▶ [AIM OF THE EXERCISE]:
Give the tally of lines in the listing that include "front". No other words belong in the answer.

[[ RECORDS SHOWN open ]]

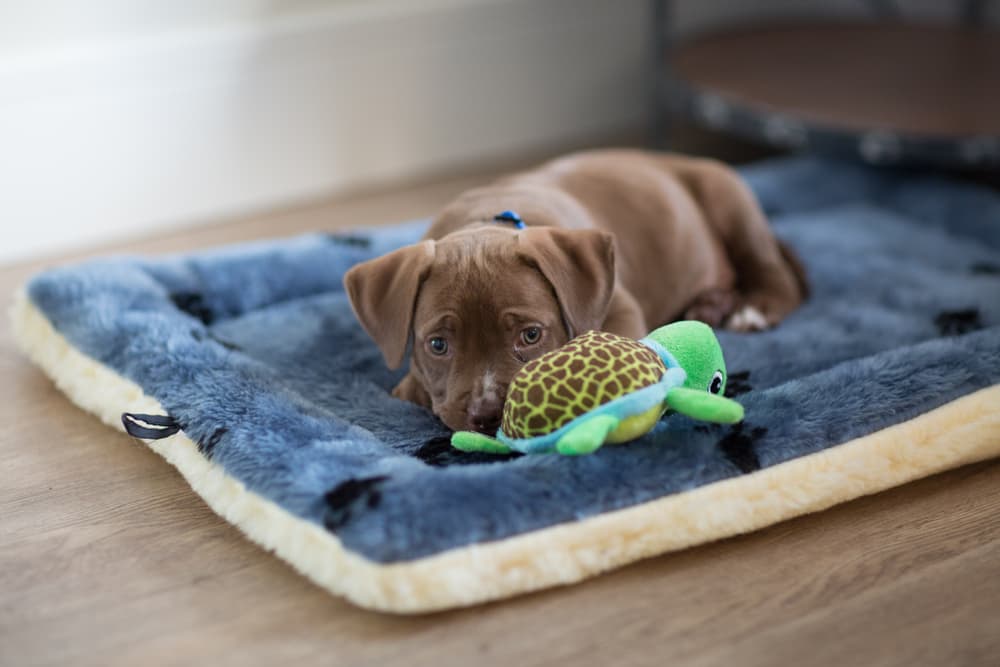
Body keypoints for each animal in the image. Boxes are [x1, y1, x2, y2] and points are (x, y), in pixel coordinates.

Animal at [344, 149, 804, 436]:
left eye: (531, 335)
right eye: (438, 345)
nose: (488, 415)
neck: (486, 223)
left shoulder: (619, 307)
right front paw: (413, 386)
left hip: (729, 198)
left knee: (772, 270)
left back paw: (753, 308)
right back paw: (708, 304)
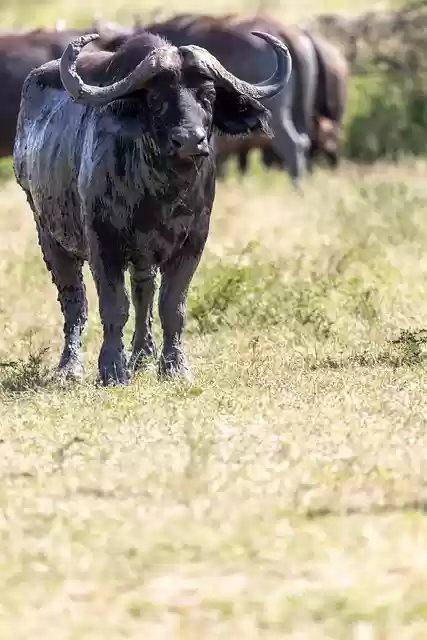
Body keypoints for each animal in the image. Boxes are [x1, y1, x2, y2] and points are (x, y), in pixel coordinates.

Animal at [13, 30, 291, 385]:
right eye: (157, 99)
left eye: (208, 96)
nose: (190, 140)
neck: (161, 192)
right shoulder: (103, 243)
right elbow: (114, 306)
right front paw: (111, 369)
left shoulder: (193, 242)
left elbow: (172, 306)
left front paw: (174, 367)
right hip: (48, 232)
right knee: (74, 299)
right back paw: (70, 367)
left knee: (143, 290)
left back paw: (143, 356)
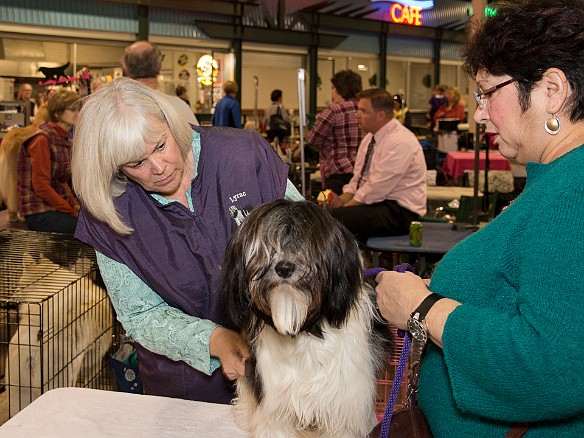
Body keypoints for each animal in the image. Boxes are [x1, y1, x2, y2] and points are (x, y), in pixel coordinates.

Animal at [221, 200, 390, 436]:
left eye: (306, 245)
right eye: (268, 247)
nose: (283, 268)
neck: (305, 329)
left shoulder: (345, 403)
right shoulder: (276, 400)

[[ RECORDS SHOWN closed ]]

▶ [ANSWER SPACE]:
3